### PROBLEM REQUIREMENTS
An exact transcription of all the data is required; the pictures are to be left out.

### SUPPLIED INFORMATION
..........

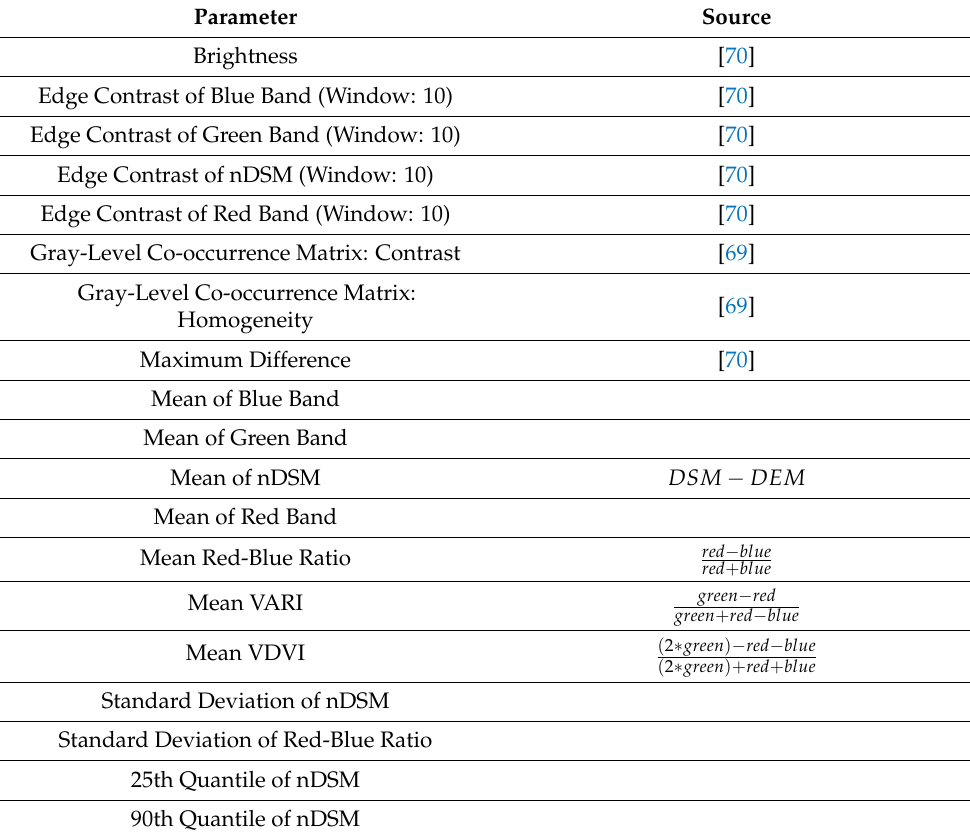
Table 7. Parameters exported from eCognition to be used in machine learning classifiers. Parameter Source Brightness [70] Edge Contrast of Blue Band (Window: 10) [70] Edge Contrast of Green Band (Window: 10) [70] Edge Contrast of nDSM (Window: 10) [70] Edge Contrast of Red Band (Window: 10) [70] Gray-Level Co-occurrence Matrix: Contrast [69] Gray-Level Co-occurrence Matrix:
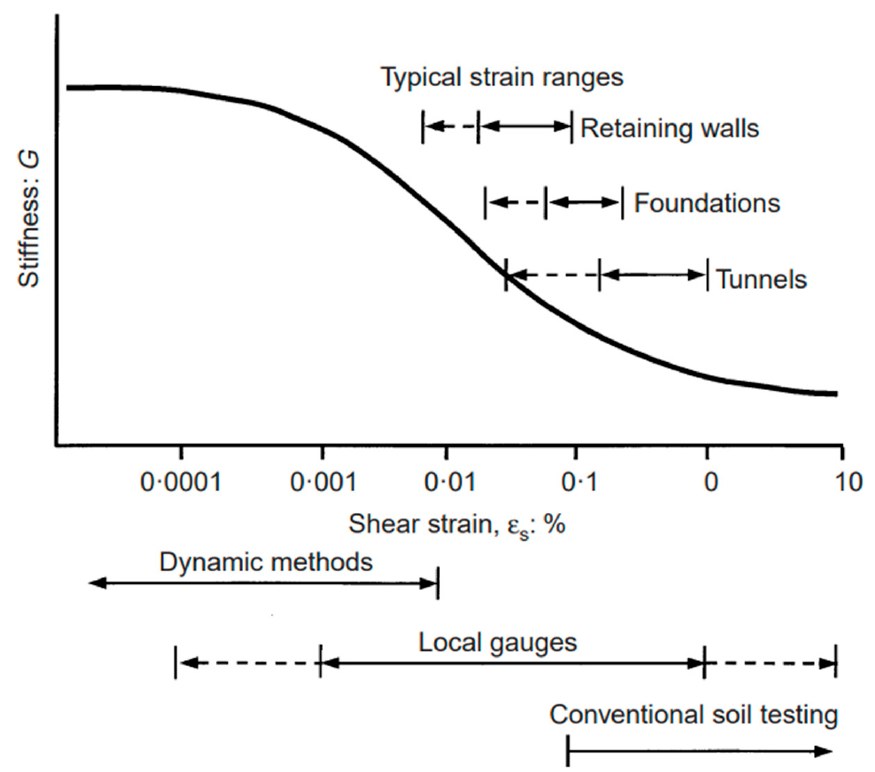
Figure 2. Characteristic stiffness-strain behaviour of soil with typical strain ranges for laboratory tests and structures (after [25,26]). (Reprinted with permission from Atkinson © 2000 ICE Publish- ing).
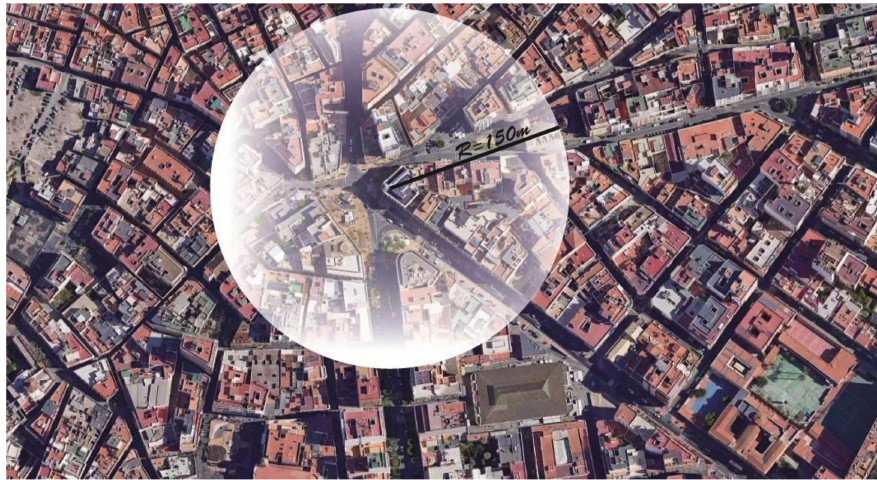
Figure 4. Aerial view of the area around Casa de las Mariposas in Almer í a. Source: Own elaboration.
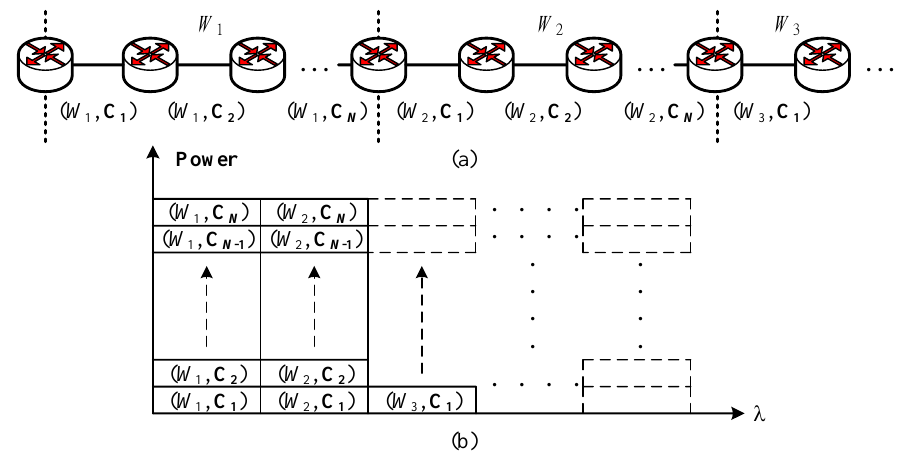
Figure 3. Sequential code distribution: ( a ) label assignment to the label switched path (LSP), ( b ) power spectral density (PSD) of the stacked labels.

..........

### ANSWER BOX
Table 7. Parameters exported from eCognition to be used in machine learning classifiers. Parameter Source Brightness [70] Edge Contrast of Blue Band (Window: 10) [70] Edge Contrast of Green Band (Window: 10) [70] Edge Contrast of nDSM (Window: 10) [70] Edge Contrast of Red Band (Window: 10) [70] Gray-Level Co-occurrence Matrix: Contrast [69] Gray-Level Co-occurrence Matrix:
Figure 2. Characteristic stiffness-strain behaviour of soil with typical strain ranges for laboratory tests and structures (after [25,26]). (Reprinted with permission from Atkinson © 2000 ICE Publish- ing).
Figure 4. Aerial view of the area around Casa de las Mariposas in Almer í a. Source: Own elaboration.
Figure 3. Sequential code distribution: ( a ) label assignment to the label switched path (LSP), ( b ) power spectral density (PSD) of the stacked labels.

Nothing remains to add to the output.